No chemical controls are necessary. Water regularly and feed with a fertilizer formulated for evergreen trees and shrubs. Provide full sun. Check plants for insects and mites during the growing season.
Argyresthia species Several species of insects known as leaf miners in the eastern United States and tip moths on the West Coast infest arborvitae, cypress, and juniper. Damage is unsightly, but plants may lose more than half of their foliage and still survive. The larvae spend the winter inside the leaf tips. When the weather warms in late spring, adult moths emerge and lay eggs on the leaves. The eggs hatch, and the larvae tunnel into the leaf tips, devouring the green tissue. The tips above the point of entry yellow and die. The larvae feed until late fall or through the winter until early spring.
Apply an insecticide labeled for these pests, following label directions. Trim and destroy infested leaves in fall and spring.
Several species of scales infest plants in the cypress family. They lay their eggs on the needles or bark, and in spring to midsummer the young scales, called crawlers, settle on needles and twigs. The small 1/10 inch), soft-bodied young feed by sucking sap from the plant. The legs usually atrophy, and with some types, a shell develops over the body. The types of scales that do not develop shells are conspicuous. Scales covered with a shell are less noticeable. Their shell often blends in with the plant, and the eggs are inconspicuous beneath the covering. Some species of scales are unable to digest fully all the sugar in the plant sap, and they excrete the excess in a fluid called honeydew. A sooty mold fungus may develop on the honeydew, causing the leaves to appear black and dirty.
Control with an insecticide labeled for scales, or an insecticidal soap. During the winter, treat with a horticultural oil.

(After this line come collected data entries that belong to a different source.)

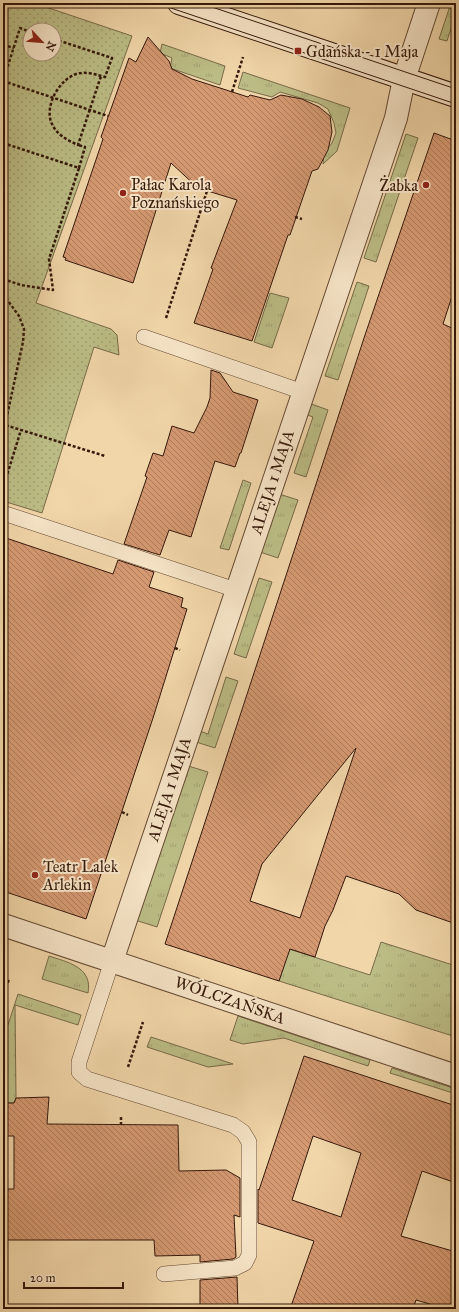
<svg xmlns="http://www.w3.org/2000/svg" width="459" height="1312" font-family="'IM FELL Great Primer',serif">
<style>
.grass{fill:url(#grass-tufts);stroke:#786a48}
.garden{fill:url(#garden-dots);stroke:#786a48;fill-rule:evenodd}
.building{fill:url(#building-back-hatch);stroke:#35180a;fill-rule:evenodd}
.lines{fill:none;stroke-linecap:round;stroke-linejoin:round}
.lane-casing{stroke:#644832;stroke-width:16}
.street-casing{stroke:#644832;stroke-width:24}
.secondary-casing{stroke:#35180a;stroke-width:24}
.path{stroke:#35180a;stroke-width:2.5;stroke-dasharray:3 2;stroke-linecap:butt}
.lane{stroke:#f6e4c7;stroke-width:15}
.street{stroke:#f6e4c7;stroke-width:22}
.secondary{stroke:#f6e4c7;stroke-width:22}
.tram{stroke:#35180a;stroke-width:1}
.poi-dot{fill:#8f2418;stroke:#f6e4c7;stroke-width:1.5}
.labels{text-anchor:middle;dominant-baseline:central;stroke-width:4;stroke-linejoin:round;paint-order:stroke}
.poi-label{font-size:16px;fill:#35180a;stroke:#f6e4c7;text-anchor:start}
.street-label{font-size:16px;fill:#35180a;stroke:#f6e4c7}
</style>
<defs>
<pattern id="grass-tufts" width="24" height="20" patternUnits="userSpaceOnUse"><rect width="24" height="20" fill="#bcbd86"/><path d="M3 7l-1-3M5 7V3M7 7l1-3M15 17l-1-3M17 17v-4M19 17l1-3" fill="none" stroke="#a2a272"/></pattern>
<pattern id="garden-dots" width="8" height="8" patternUnits="userSpaceOnUse"><rect width="8" height="8" fill="#bcbd86"/><path d="M2 2h.1M6 6h.1" fill="none" stroke="#a2a272" stroke-width="1.8" stroke-linecap="round"/></pattern>
<pattern id="building-back-hatch" width="6" height="6" patternUnits="userSpaceOnUse"><rect width="6" height="6" fill="#d59972"/><path d="M-1 5l2 2M0 0l6 6M5-1l2 2" fill="none" stroke="#ae7c5c"/></pattern>
</defs>
<rect width="100%" height="100%" fill="#f1d6a9"/>
<filter id="stains"><feTurbulence type="fractalNoise" baseFrequency=".005" numOctaves="4"/><feColorMatrix values="0 0 0 0 .2 0 0 0 0 .09 0 0 0 0 .02 0 0 0 .5 -.17"/></filter>
<radialGradient id="worn" r=".72"><stop offset=".6" stop-color="#630" stop-opacity="0"/><stop offset="1" stop-color="#630" stop-opacity=".3"/></radialGradient>
<g class="grass">
<path d="M451 3H456V13L447 41 439 39Z"/>
<path d="M162 44 225 66 220 85 170 68 172 58 160 53Z"/>
<path d="M243 72 350 108 337 151 323 164 324 153 332 143 336 133 334 123 328 109 318 103 280 92 272 97 238 88Z"/>
<path d="M406 134 418 138 376 262 364 258Z"/>
<path d="M357 282 369 286 338 380 325 376Z"/>
<path d="M270 293 289 298 272 348 254 342Z"/>
<path d="M306 402 328 410 306 477 294 473 313 417 302 413Z"/>
<path d="M243 480 251 483 229 550 220 548Z"/>
<path d="M276 493 298 500 278 558 257 551Z"/>
<path d="M259 578 272 582 246 658 234 654Z"/>
<path d="M226 677 238 681 215 748 193 741 197 730 208 734Z"/>
<path d="M185 765 208 772 157 927 135 920Z"/>
<path d="M381 942 456 966V1037L279 981 289 949 370 975Z"/>
<path d="M49 956C67 962 93 967 88 993L42 979Z"/>
<path d="M18 994 81 1015 78 1025 15 1005 16 1098 14 1103H3V1028L8 1025Z"/>
<path d="M238 1016 370 1060 368 1066 284 1038 243 1044 230 1040Z"/>
<path d="M151 1037 233 1064 208 1067 147 1047Z"/>
<path d="M392 1068 456 1089V1094L390 1073Z"/>
</g>
<path class="garden" d="M3 3H34L132 36 36 303 111 329 117 335 119 355 94 347 42 513 3 501ZM30 30H54V54H30Z"/>
<g class="building">
<path d="M148 37 169 61 172 69 192 79 248 97 250 95 270 100 281 95 302 99 319 107 330 116 332 132 328 150 318 169 312 171 290 235H288L252 341 194 323 213 269 211 268 237 200 198 188 171 163 133 283 65 260 66 258 63 257 103 139 101 137 129 58 136 62Z"/>
<path d="M434 133 456 141V284L443 324 456 330V924L416 910 399 894 346 876 333 910 325 926 315 957 290 949 279 981 165 944 365 335ZM356 748 300 918 250 901 262 864Z"/>
<path d="M211 370 220 373 233 392 258 400 241 453H240L235 467 215 461 191 537 169 530 160 555 124 544 147 477 145 476 153 453 163 456 172 426 194 433 207 407 210 398Z"/>
<path d="M3 537 113 574 118 560 154 572 149 587 183 598 181 607 187 609 153 718 86 919 3 891Z"/>
<path d="M304 1056 456 1106V1183L422 1171 401 1236 456 1252V1309H447L416 1300 413 1309H290L314 1241 258 1223V1189L259 1190ZM313 1136 361 1153 341 1217 292 1200Z"/>
<path d="M49 1097 47 1124 178 1125 179 1171 226 1170 240 1178V1217L234 1215 236 1257 233 1259 200 1262V1255L155 1256 154 1240H3V1189H14V1136H3V1103H14L16 1098Z"/>
<path d="M237 1277 238 1309H200V1280Z"/>
</g>
<g class="lines">
<g class="lane-casing">
<g id="lane">
<path d="M144 337 303 392"/>
<path d="M3 513 236 590"/>
<path d="M112 961 79 1062V1072L87 1079 233 1125 243 1132 249 1142V1255L245 1263 235 1268 164 1274"/>
</g>
</g>
<g class="street-casing">
<g id="street">
<path d="M3 925 456 1076"/>
<path d="M112 961 396 118 404 79 429 3"/>
</g>
</g>
<g class="secondary-casing">
<path id="secondary" d="M179 3 456 96"/>
</g>
<g class="path">
<path d="M54 39 112 58 105 77C97 75 89 72 81 73 61 75 43 106 52 124 57 135 67 140 78 145L101 76"/>
<path d="M3 45 14 48"/>
<path d="M3 81 108 116"/>
<path d="M3 81 20 28 30 32"/>
<path d="M232 92 243 57"/>
<path d="M3 143 79 168 85 147 78 145"/>
<path d="M295 217 302 219"/>
<path d="M3 279 21 285 53 290 49 259 79 168"/>
<path d="M3 294 19 316 24 329 23 342 5 425 105 456"/>
<path d="M166 318 207 191"/>
<path d="M3 488 21 430"/>
<path d="M175 648 180 650"/>
<path d="M122 812 128 815"/>
<path d="M3 997 9 979"/>
<path d="M128 1067 143 1022"/>
<path d="M121 1117V1125"/>
</g>
<use href="#lane" class="lane"/>
<use href="#street" class="street"/>
<use href="#secondary" class="secondary"/>
<g class="tram">
<path d="M156 3 456 104"/>
<path d="M200 3 456 89"/>
</g>
</g>
<g class="poi-dot">
<rect x="294" y="47" width="8" height="8" rx="2"/>
<circle cx="426" cy="185" r="4"/>
<circle cx="123" cy="193" r="4"/>
<circle cx="35" cy="875" r="4"/>
</g>
<g class="labels">
<g class="poi-label">
<text x="306" y="51">Gdańska - 1 Maja</text>
<text x="131" y="184">Pałac Karola<tspan x="131" dy="18">Poznańskiego</tspan></text>
<text x="418" y="185" text-anchor="end">Żabka</text>
<text x="43" y="866">Teatr Lalek<tspan x="43" dy="18">Arlekin</tspan></text>
</g>
<g class="street-label">
<text transform="translate(272 482) rotate(-72)">ALEJA 1 MAJA</text>
<text transform="translate(169 789) rotate(-72)">ALEJA 1 MAJA</text>
<text transform="translate(230 1000) rotate(19)">WÓLCZAŃSKA</text>
</g>
</g>
<rect width="459" height="1312" fill="none" stroke="#f1d6a9" stroke-width="16"/>
<rect x="4" y="4" width="451" height="1304" fill="none" stroke="#35180a" stroke-width="2"/>
<rect x="8" y="8" width="443" height="1296" fill="none" stroke="#35180a"/>
<g transform="translate(42 42) rotate(116)"><circle r="19" fill="#f6e4c7" stroke="#a9927b"/>
<path d="M0-3L7 15L0 10L-7 15Z" fill="#8f2418"/>
<text y="-6" font-size="11" font-weight="bold" text-anchor="middle" fill="#35180a">N</text>
</g>
<path d="M24 1282v6h99v-6" fill="none" stroke="#35180a" stroke-width="2"/>
<text x="30" y="1282" font-size="12" fill="#35180a" stroke="#f6e4c7" stroke-width="3" paint-order="stroke">20 m</text>
<rect width="100%" height="100%" filter="url(#stains)"/>
<rect width="100%" height="100%" fill="url(#worn)"/>
</svg>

Spider mites, especially spruce spider mites (Oligonychus ununguis), are extremely destructive pests of evergreen trees. In the cypress family, they attack mainly arborvitae (Thuja) and Chamaecyparis, causing damage by sucking sap from the undersides of needles. As a result of their feeding, the tree''s green leaf pigment disappears, producing the stippled appearance. This symptom can be confused with certain types of damage caused by air pollution. Mites are active throughout the growing season but usually become most active in May and September. By midsummer, they have built up to tremendous numbers. Young plants may die the first season. If mites are uncontrolled for several years, older trees die progressively from the lower branches upward.
Control with an insecticide labeled for these pests, following label directions. In late winter, apply a horticultural oil.
Arborvitae are damaged by cold, drying winter winds, especially if temperatures are below freezing. These trees are commonly planted as windbreaks and in exposed areas where growing conditions may be unfavorable. Moisture is lost from the leaves more rapidly than it can be replaced by the root system. Cells in the leaves dry out and die. This condition is most pronounced when water is unavailable because the soil is dry or frozen. Leaves, along with twigs and branches, also die during early fall or late spring freezes when the plant is growing. Young succulent growth cannot withstand freezing temperatures.
Arborvitae are damaged by cold, drying winter winds. Prune out dead twigs and branches. Provide shelter for plants growing in extremely cold areas. Avoid fertilizing late in the season. During a dry fall, water thoroughly to reduce winter injury.